**WHAT IS NEEDED:**
As the answer, give every line of the records that includes the word "methods".
--- DATA PROVIDED Enclosed Below ---
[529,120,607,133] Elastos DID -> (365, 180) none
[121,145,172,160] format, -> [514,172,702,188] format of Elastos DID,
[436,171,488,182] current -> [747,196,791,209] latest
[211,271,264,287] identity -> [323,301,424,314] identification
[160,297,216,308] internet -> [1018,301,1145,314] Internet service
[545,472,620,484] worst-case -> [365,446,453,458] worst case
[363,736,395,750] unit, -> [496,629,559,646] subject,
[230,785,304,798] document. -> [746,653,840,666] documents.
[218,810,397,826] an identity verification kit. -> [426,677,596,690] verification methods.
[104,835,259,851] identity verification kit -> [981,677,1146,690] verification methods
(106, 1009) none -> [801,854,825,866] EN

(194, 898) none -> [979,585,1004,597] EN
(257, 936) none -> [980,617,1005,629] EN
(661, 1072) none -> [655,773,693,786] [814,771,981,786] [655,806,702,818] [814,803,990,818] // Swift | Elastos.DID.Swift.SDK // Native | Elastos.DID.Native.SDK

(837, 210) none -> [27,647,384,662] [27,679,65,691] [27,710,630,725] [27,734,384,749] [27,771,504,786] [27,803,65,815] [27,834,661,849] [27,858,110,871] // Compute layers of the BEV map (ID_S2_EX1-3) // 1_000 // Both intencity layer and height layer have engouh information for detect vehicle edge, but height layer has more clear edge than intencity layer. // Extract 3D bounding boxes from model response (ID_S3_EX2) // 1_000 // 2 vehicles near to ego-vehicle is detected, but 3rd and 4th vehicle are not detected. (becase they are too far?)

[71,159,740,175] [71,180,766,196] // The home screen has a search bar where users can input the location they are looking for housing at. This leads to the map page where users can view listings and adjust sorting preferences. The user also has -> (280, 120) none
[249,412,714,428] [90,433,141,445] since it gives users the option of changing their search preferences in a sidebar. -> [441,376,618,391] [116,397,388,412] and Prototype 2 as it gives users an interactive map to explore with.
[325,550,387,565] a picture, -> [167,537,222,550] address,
--- End of Enclosed DATA PROVIDED ---
**ANSWER TO THIS TASK:**
[218,810,397,826] an identity verification kit. -> [426,677,596,690] verification methods.
[104,835,259,851] identity verification kit -> [981,677,1146,690] verification methods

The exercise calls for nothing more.